SM: What is Ed Colligan’s area of expertise? EB: He contributed a lot in the marketing front of the company. That was his main contribution. Ed was a first time CEO. The board felt he could preserve the innovation skills that had characterized the success of the early Palm days as well as Handspring, while at the same time providing the operational focus.
The company did not do very well after this transition, not because Ed was a bad leader – he had very good people leadership skills. Rather, the company suffered from what I call the 3M syndrome. They were so concerned making sure the Treo 650 and subsequent products would be reliable, that they would have an acceptable return rate, and so on, that this became the sole focus of the company. We attracted people who we thought could deliver these skills and much like at 3M, when they got their GE trained CEO, a lot of the creativity suffered.

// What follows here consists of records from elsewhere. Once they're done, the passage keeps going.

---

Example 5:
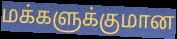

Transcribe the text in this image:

மக்களுக்குமான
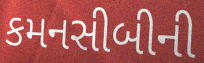
કમનસીબીની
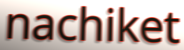
nachiket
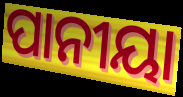
ପାନୀୟା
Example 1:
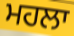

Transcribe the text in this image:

ਮਹਲਾ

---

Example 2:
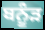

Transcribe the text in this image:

ਬਨੂੰੜ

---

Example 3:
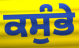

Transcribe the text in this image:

ਕਸੁੰਭੇ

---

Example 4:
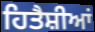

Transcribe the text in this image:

ਹਿਤੈਸ਼ੀਆਂ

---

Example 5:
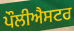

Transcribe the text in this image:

ਪੌਲੀਐਸਟਰ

SM: Productivity was good, but Innovation was poor. Difficult tension to resolve! EB: From the end of 2005 through the 2007 timeframe, there was an intense focus on program management; a lot of derivative products were created. We added carriers and continued to grow rapidly. The difference is that the smartphone market was no longer a brand new market. It had competitors. Even though we were filling out the line, we were not filling it out with great, breakthrough products, and competitors were closing in. We were growing revenues, but margin started to come under attack by others.

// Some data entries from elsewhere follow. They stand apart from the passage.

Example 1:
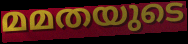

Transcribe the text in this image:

മമതയുടെ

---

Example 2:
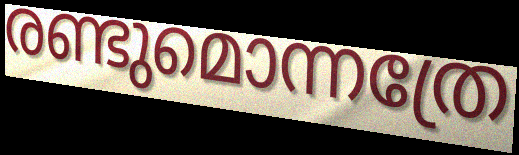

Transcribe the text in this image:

രണ്ടുമൊന്നത്രേ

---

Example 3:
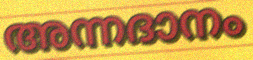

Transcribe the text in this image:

അന്നദാനം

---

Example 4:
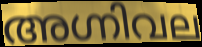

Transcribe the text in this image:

അഗ്നിവല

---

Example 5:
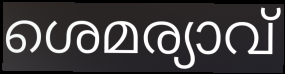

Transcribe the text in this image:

ശെമര്യാവ്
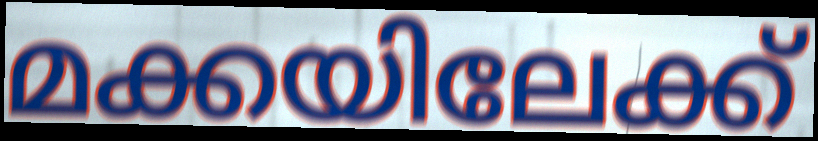
മക്കയിലേക്ക്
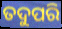
ତଦୁପରି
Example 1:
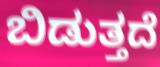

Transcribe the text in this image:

ಬಿಡುತ್ತದೆ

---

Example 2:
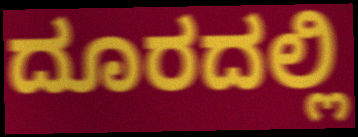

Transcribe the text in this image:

ದೂರದಲ್ಲಿ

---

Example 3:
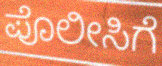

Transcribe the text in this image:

ಪೊಲೀಸಿಗೆ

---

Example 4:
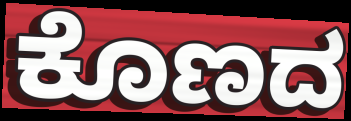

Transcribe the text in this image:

ಕೊಣದ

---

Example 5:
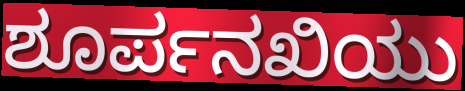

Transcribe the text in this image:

ಶೂರ್ಪನಖಿಯು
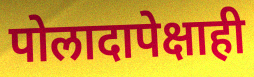
पोलादापेक्षाही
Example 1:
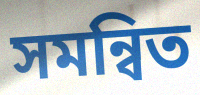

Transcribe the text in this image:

সমন্বিত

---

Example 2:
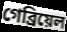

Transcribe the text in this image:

গেব্ৰিয়েল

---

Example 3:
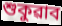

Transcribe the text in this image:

শুকুৱাব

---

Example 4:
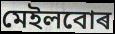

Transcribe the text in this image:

মেইলবোৰ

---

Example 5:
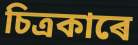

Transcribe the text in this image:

চিত্ৰকাৰে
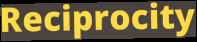
Reciprocity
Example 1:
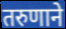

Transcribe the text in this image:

तरुणाने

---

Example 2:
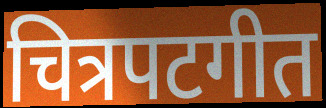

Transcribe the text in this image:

चित्रपटगीत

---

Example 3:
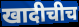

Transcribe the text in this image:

खादीचीच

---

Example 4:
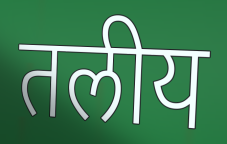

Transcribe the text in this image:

Companies like RIM kept executing extremely well; they were introducing more products and increasing their attractive form factors much faster than us. RIM started to pull ahead. We did not think that we could continue to support these margins because we had to invest more in innovation. Even though we were a $1.5+ Billion company, we did not have enough critical mass to pour into innovation.
Frankly, I was disappointed by the productivity of the existing team in terms of delivering even derivative products on time, within the budget. I would characterize this period as sort of wading through. There was growth, and it was generating cash, and we certainly had good market share, but we were by no means breaking out.